____ Records

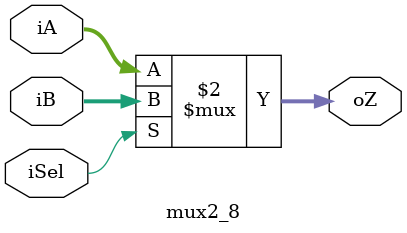
<source format=v>
module mux2_8(iA, iB, iSel, oZ);
    input [7:0] iA, iB;
    input iSel;
    output [7:0] oZ;

    assign oZ = (iSel == 0) ? iA : iB;

endmodule   // mux2_8

</source>
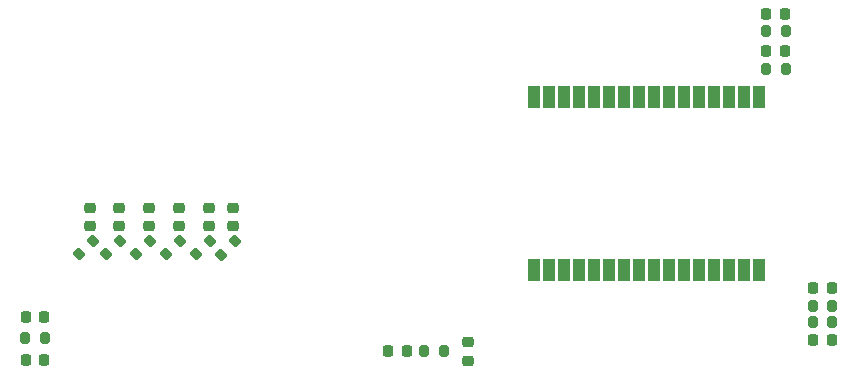
<source format=gbr>
%TF.GenerationSoftware,KiCad,Pcbnew,8.0.4*%
%TF.CreationDate,2024-10-15T16:48:48+08:00*%
%TF.ProjectId,ST-Link_3.0_devkit,53542d4c-696e-46b5-9f33-2e305f646576,rev?*%
%TF.SameCoordinates,Original*%
%TF.FileFunction,Paste,Top*%
%TF.FilePolarity,Positive*%
%FSLAX46Y46*%
G04 Gerber Fmt 4.6, Leading zero omitted, Abs format (unit mm)*
G04 Created by KiCad (PCBNEW 8.0.4) date 2024-10-15 16:48:48*
%MOMM*%
%LPD*%
G01*
G04 APERTURE LIST*
G04 Aperture macros list*
%AMRoundRect*
0 Rectangle with rounded corners*
0 $1 Rounding radius*
0 $2 $3 $4 $5 $6 $7 $8 $9 X,Y pos of 4 corners*
0 Add a 4 corners polygon primitive as box body*
4,1,4,$2,$3,$4,$5,$6,$7,$8,$9,$2,$3,0*
0 Add four circle primitives for the rounded corners*
1,1,$1+$1,$2,$3*
1,1,$1+$1,$4,$5*
1,1,$1+$1,$6,$7*
1,1,$1+$1,$8,$9*
0 Add four rect primitives between the rounded corners*
20,1,$1+$1,$2,$3,$4,$5,0*
20,1,$1+$1,$4,$5,$6,$7,0*
20,1,$1+$1,$6,$7,$8,$9,0*
20,1,$1+$1,$8,$9,$2,$3,0*%
G04 Aperture macros list end*
%ADD10R,1.070100X1.899920*%
%ADD11RoundRect,0.218750X-0.218750X-0.256250X0.218750X-0.256250X0.218750X0.256250X-0.218750X0.256250X0*%
%ADD12RoundRect,0.218750X-0.256250X0.218750X-0.256250X-0.218750X0.256250X-0.218750X0.256250X0.218750X0*%
%ADD13RoundRect,0.218750X0.218750X0.256250X-0.218750X0.256250X-0.218750X-0.256250X0.218750X-0.256250X0*%
%ADD14RoundRect,0.200000X0.200000X0.275000X-0.200000X0.275000X-0.200000X-0.275000X0.200000X-0.275000X0*%
%ADD15RoundRect,0.200000X-0.053033X0.335876X-0.335876X0.053033X0.053033X-0.335876X0.335876X-0.053033X0*%
%ADD16RoundRect,0.225000X0.250000X-0.225000X0.250000X0.225000X-0.250000X0.225000X-0.250000X-0.225000X0*%
%ADD17RoundRect,0.225000X-0.225000X-0.250000X0.225000X-0.250000X0.225000X0.250000X-0.225000X0.250000X0*%
G04 APERTURE END LIST*
D10*
%TO.C,MOD1*%
X168783000Y-84323170D03*
X167513000Y-84323170D03*
X166243000Y-84323170D03*
X164973000Y-84323170D03*
X163703000Y-84323170D03*
X162433000Y-84323170D03*
X161163000Y-84323170D03*
X159893000Y-84323170D03*
X158623000Y-84323170D03*
X157353000Y-84323170D03*
X156083000Y-84323170D03*
X154813000Y-84323170D03*
X153543000Y-84323170D03*
X152273000Y-84323170D03*
X151003000Y-84323170D03*
X149733000Y-84323170D03*
X149733000Y-98963230D03*
X151003000Y-98963230D03*
X152273000Y-98963230D03*
X153543000Y-98963230D03*
X154813000Y-98963230D03*
X156083000Y-98963230D03*
X157353000Y-98963230D03*
X158623000Y-98963230D03*
X159893000Y-98963230D03*
X161163000Y-98963230D03*
X162433000Y-98963230D03*
X163703000Y-98963230D03*
X164973000Y-98963230D03*
X166243000Y-98963230D03*
X167513000Y-98963230D03*
X168783000Y-98963230D03*
%TD*%
D11*
%TO.C,TX*%
X173354900Y-100482400D03*
X174929900Y-100482400D03*
%TD*%
%TO.C,RX*%
X173354900Y-104952800D03*
X174929900Y-104952800D03*
%TD*%
D12*
%TO.C,VD10*%
X112141000Y-93700499D03*
X112141000Y-95275501D03*
%TD*%
%TO.C,VD9*%
X114554000Y-93700499D03*
X114554000Y-95275501D03*
%TD*%
%TO.C,VD8*%
X117094000Y-93700499D03*
X117094000Y-95275501D03*
%TD*%
%TO.C,VD7*%
X119634000Y-93700499D03*
X119634000Y-95275501D03*
%TD*%
%TO.C,VD6*%
X122174000Y-93700499D03*
X122174000Y-95275501D03*
%TD*%
%TO.C,VD5*%
X124206000Y-93700499D03*
X124206000Y-95275501D03*
%TD*%
D13*
%TO.C,PC1*%
X170942101Y-80441800D03*
X169367099Y-80441800D03*
%TD*%
%TO.C,PC0*%
X170942101Y-77343000D03*
X169367099Y-77343000D03*
%TD*%
D11*
%TO.C,3V3*%
X137337700Y-105841800D03*
X138912700Y-105841800D03*
%TD*%
D13*
%TO.C,5V*%
X108229501Y-106603800D03*
X106654499Y-106603800D03*
%TD*%
D14*
%TO.C,R12*%
X174942000Y-102006400D03*
X173292000Y-102006400D03*
%TD*%
%TO.C,R11*%
X174942000Y-103403400D03*
X173292000Y-103403400D03*
%TD*%
D15*
%TO.C,R10*%
X111176637Y-97662163D03*
X112343363Y-96495437D03*
%TD*%
%TO.C,R9*%
X114629363Y-96495437D03*
X113462637Y-97662163D03*
%TD*%
%TO.C,R8*%
X116002637Y-97662163D03*
X117169363Y-96495437D03*
%TD*%
%TO.C,R7*%
X119709363Y-96495437D03*
X118542637Y-97662163D03*
%TD*%
%TO.C,R6*%
X122249363Y-96495437D03*
X121082637Y-97662163D03*
%TD*%
%TO.C,R5*%
X124357563Y-96546237D03*
X123190837Y-97712963D03*
%TD*%
D14*
%TO.C,R4*%
X171005000Y-81965800D03*
X169355000Y-81965800D03*
%TD*%
%TO.C,R3*%
X169355000Y-78740000D03*
X171005000Y-78740000D03*
%TD*%
%TO.C,R2*%
X140399000Y-105841800D03*
X142049000Y-105841800D03*
%TD*%
%TO.C,R1*%
X106617000Y-104775000D03*
X108267000Y-104775000D03*
%TD*%
D16*
%TO.C,C2*%
X144094200Y-106667600D03*
X144094200Y-105117600D03*
%TD*%
D17*
%TO.C,C1*%
X106667000Y-102971600D03*
X108217000Y-102971600D03*
%TD*%
M02*

</source>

________

What is expected
All lines in the records above with "corners" need to be found and copied.

Written reply
0 Rectangle with rounded corners*
0 $2 $3 $4 $5 $6 $7 $8 $9 X,Y pos of 4 corners*
0 Add a 4 corners polygon primitive as box body*
0 Add four circle primitives for the rounded corners*
0 Add four rect primitives between the rounded corners*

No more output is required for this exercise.